This weekend I was educated by a third grade and a seventh grade boy about the phenomena of collecting sports cards. Now, I’m so old the only cards I collected were baseball cards, which we frequently attached to the spokes of a bicycle wheel to make it sound like a motorcycle or we played a flip game to trade cards. Of course I could buy five or so cards for a quarter and get a delicious piece of bubble gum.
Well, according to my new boy friends collecting cards is a big deal, not to mention a big money maker these days. Special boxed sets can reach thousands of dollars each, while some beginner sets average $50. Cards are available in any sport from the obvious baseball, basketball, football, hockey to soccer and wrestling. Sports cards may be submitted for grading to a number of companies like Beckett, PSA (Professional Sports Authenticator), and SCG where a card’s worth is determined on centering, corners, edges, and surfaces. To possess a score of 10 increases the value when compared to a one or 2. Further, this authenticity service costs a minimum of a hundred dollars per card!

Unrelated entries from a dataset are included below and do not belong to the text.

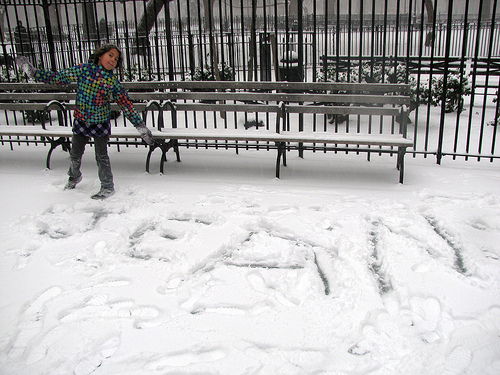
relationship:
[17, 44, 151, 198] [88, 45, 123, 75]
girl has hair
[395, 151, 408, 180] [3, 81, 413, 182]
leg on bench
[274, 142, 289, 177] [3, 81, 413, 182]
leg on bench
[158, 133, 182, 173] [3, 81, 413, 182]
leg on bench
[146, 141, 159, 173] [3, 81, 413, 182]
leg on bench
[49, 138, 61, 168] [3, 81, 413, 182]
leg on bench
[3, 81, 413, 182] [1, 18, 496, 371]
bench on snow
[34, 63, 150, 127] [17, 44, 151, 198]
jacket on girl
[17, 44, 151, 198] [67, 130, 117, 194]
girl wearing jeans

Some cards may feature an actual signed autograph, a sticker autograph, or a piece of material from the player’s jersey. These additional enhancements increase the price of the card. In fact, yesterday when I was in the card store with these boys, they showed me an autographed card of a current football player I’d never heard of that was $3,000! Much more expensive than any of the signed jerseys hung around the store.
Granted I have little experience with boys this age, but it seems to me this is a giant ripoff–a small piece of cardboard printed with a photo and stats sold at the average price of ten dollars. Yet, the more I think about it as the mother of daughters, my girls collected credit cards–far more dangerous!